My dad taught me to be adventurous. Since I was very small he took me on his motorcycle, sent me off rope swings and carried me into the back country on an overnight backpacking trip.
Taking risks became a normalcy for me by age 4. I climbed the 10 foot fence that surrounded my preschool yard, and was the first to learn to ride the two wheel bikes they brought in that same year. I volunteered to go first or try something new every chance I got.
I was also a natural leader. I’d prompt the other kids to get into a wagon so I could pull them running down a steep grade. With a handful of younger cousins, on the family trips we took, I was always the instigator inventing games and playful excursions with an objective to complete.
As I grew, I noticed not everyone was this way. I bumped up against those who felt threatened by my boldness. At jobs I tried to offer helpful ideas that were quickly squashed. I felt an attitude of, “who do you think you are?” coming at me.
I didn’t like the way it felt to have someone not like me. I adapted and learned to become a chameleon in order to be accepted and loved so I wouldn’t be attacked or made wrong.
I sold myself out and learned to be good at it. Accommodating others and squelching my self- expression and voice became my new normal. I kept upsets to myself and ideas on the back burner so I wouldn’t upset the agenda of those around me.
I managed to maintain a sense of my wildness through backpacking, dancing and partying in college. I sought out rebellious women and read controversial books. I tried being vegetarian and became a self taught herbalist, gathering with my women friends to create rituals every full moon. I took women’s studies courses and began practicing yoga.

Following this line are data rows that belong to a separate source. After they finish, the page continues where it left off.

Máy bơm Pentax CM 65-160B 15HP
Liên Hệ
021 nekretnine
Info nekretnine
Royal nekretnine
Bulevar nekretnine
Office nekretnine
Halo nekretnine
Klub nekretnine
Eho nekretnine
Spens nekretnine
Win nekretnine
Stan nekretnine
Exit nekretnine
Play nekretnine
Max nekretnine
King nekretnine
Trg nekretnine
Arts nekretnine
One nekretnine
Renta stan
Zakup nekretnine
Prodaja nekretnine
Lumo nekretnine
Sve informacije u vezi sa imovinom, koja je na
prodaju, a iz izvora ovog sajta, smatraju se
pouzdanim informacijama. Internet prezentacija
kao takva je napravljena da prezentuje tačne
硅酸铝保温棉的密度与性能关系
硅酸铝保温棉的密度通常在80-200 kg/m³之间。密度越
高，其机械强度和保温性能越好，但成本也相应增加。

When I entered into my first life partnership and became a mother, I lost my identity further. I had just shaved my head when I found out I was pregnant. I gained 50 lbs going from a tiny 125 to 185. After giving birth at home without drugs or interventions, I breastfed for a year and nurtured my daughter’s ailments with herbs before giving her antibiotics or over-the-counter mainstream drugs. I continued to find my witchy women friends among other new mothers who made their own baby food, and who sought refuge in the outdoors rather than expose their children to television. We made tinctures and soaps, sang songs and gathered on the full moon of each month.

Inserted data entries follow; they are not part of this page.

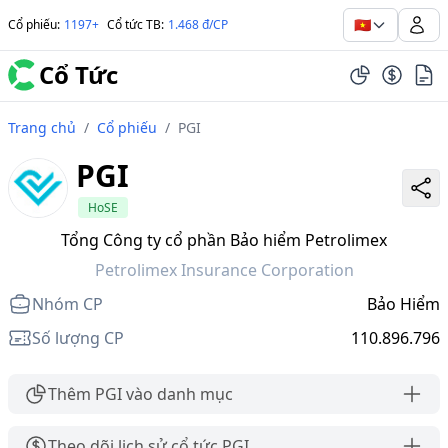
🇻🇳
Cổ phiếu
:
1197+
Cổ tức TB
:
1.468 đ/CP
Cổ Tức
Trang chủ
/
Cổ phiếu
/
PGI
PGI
HoSE
Tổng Công ty cổ phần Bảo hiểm Petrolimex
Petrolimex Insurance Corporation
Nhóm CP
Bảo Hiểm
Số lượng CP
110.896.796
Thêm PGI vào danh mục
Theo dõi lịch sử cổ tức PGI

Finding sanctuaries where I can be myself has become essential. In the face of a relationship that didn’t reflect my values nor offered respect for my true self expression, I was able to move on. To transform and lead myself into a lifestyle that allowed me to be myself. It wasn’t easy. Living outside the box of social norms as a single mom, it took everything I had to create a sense of “success” for myself. Knowing that I was making decisions based on my own best judgement and in alignment with my intuition was a risk. It made me vulnerable to the opinions of others and threatened my trust in myself if I failed. Which I did. Over and over again.
Now that I’m in a nurturing relationship, a cozy home and I’ve had the practice of expanding and contracting through the past two decades. I’m slowing down on my need to prove anything to anyone but myself. I recognize my rebelliousness as a need to be me, at whatever the cost. Curbing the destructive tendency to push against something because I don’t want THAT, takes much less energy and time. I’m learning that when I sink down into myself, the answer is there and anything is possible. I embrace my leadership as a way that I get to practice trusting myself to be a guide for others. Not that I have all the answers, but that I have gifts to share. Places where I’m good at channeling messages, intuitive energies and holding a safe space for others to grow and find their own power.